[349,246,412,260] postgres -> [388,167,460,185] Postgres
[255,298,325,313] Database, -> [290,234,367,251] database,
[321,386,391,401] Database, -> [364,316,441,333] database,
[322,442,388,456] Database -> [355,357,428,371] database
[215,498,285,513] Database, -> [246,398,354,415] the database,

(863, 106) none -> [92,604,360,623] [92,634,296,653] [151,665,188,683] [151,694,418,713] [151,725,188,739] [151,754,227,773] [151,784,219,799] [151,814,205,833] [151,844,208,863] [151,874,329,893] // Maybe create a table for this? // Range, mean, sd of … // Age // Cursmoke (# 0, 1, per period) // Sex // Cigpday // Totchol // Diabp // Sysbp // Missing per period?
...
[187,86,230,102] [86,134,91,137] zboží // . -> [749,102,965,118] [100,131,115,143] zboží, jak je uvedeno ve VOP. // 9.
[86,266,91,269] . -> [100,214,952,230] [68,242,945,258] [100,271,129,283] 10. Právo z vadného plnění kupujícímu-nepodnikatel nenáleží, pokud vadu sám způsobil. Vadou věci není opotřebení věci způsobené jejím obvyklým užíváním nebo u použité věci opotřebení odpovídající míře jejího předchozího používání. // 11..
---
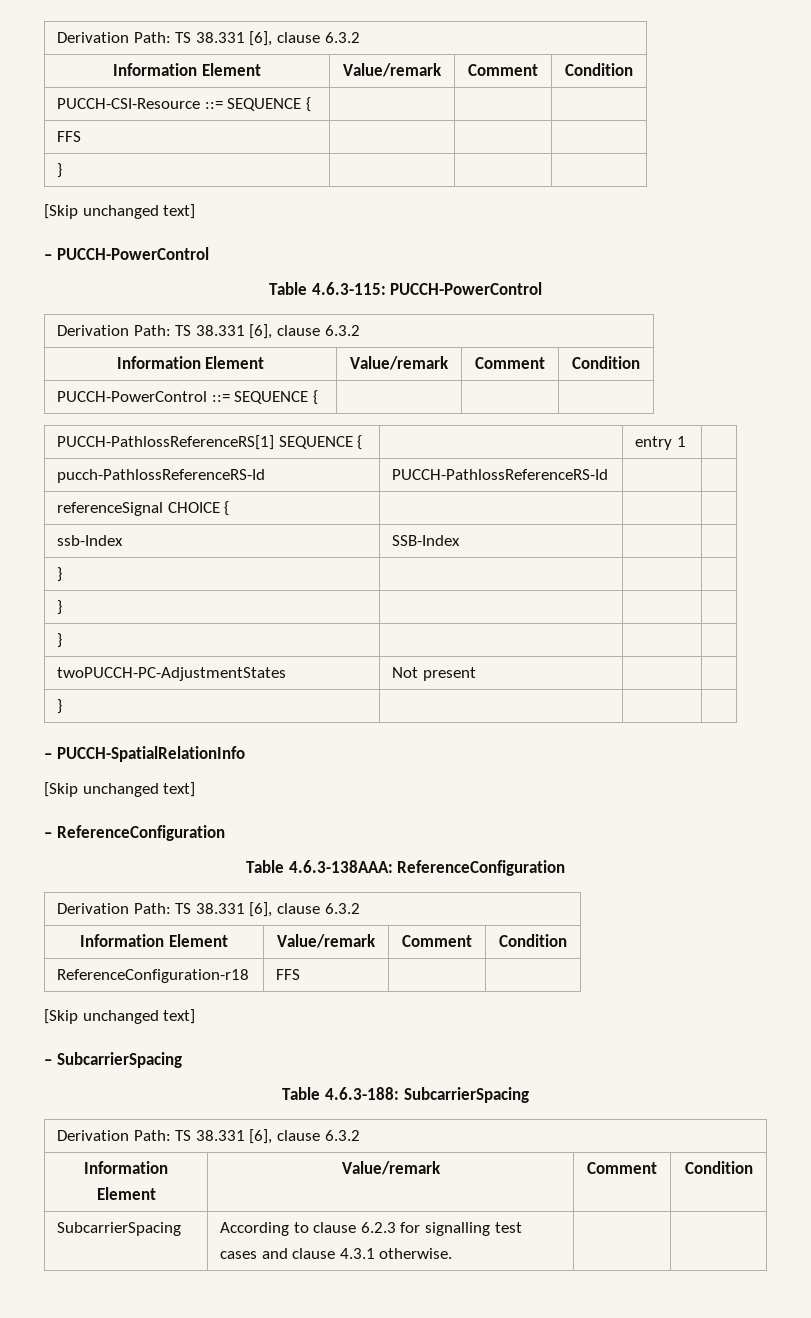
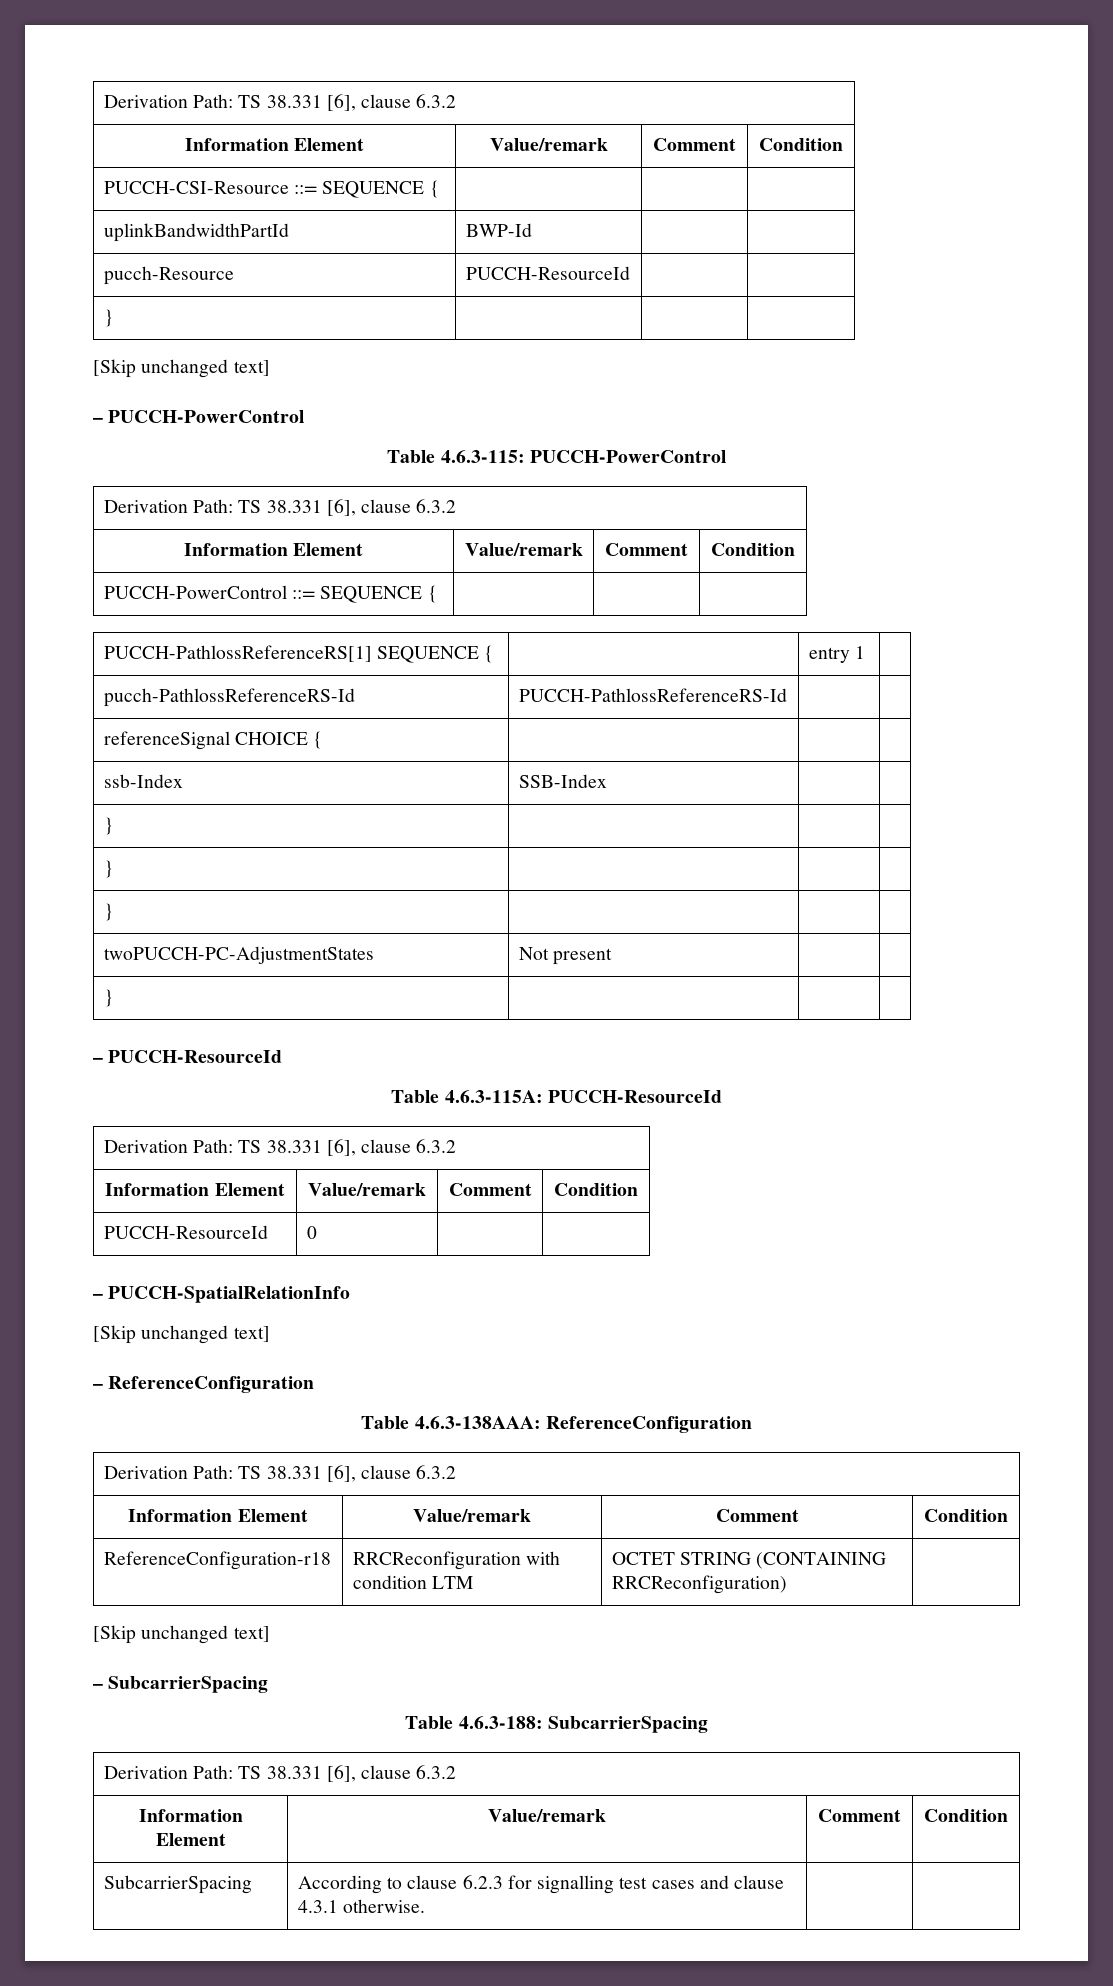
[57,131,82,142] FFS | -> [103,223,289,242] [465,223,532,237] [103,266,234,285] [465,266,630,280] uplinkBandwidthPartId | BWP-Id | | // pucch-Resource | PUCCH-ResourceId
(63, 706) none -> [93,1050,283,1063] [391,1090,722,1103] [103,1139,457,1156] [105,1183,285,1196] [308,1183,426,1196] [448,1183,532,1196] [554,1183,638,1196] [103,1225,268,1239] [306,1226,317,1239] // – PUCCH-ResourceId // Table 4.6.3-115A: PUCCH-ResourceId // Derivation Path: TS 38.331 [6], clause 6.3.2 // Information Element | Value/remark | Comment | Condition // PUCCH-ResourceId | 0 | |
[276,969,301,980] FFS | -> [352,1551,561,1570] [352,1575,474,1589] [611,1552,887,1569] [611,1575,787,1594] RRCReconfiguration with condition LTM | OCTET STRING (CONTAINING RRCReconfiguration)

■ Try it:
Transcribe the records above from the line holding "[349,246,412,260] postgres ->" down to the line holding "[215,498,285,513] Database, ->", inclusive, without adding anything.

■ Response to this task:
[349,246,412,260] postgres -> [388,167,460,185] Postgres
[255,298,325,313] Database, -> [290,234,367,251] database,
[321,386,391,401] Database, -> [364,316,441,333] database,
[322,442,388,456] Database -> [355,357,428,371] database
[215,498,285,513] Database, -> [246,398,354,415] the database,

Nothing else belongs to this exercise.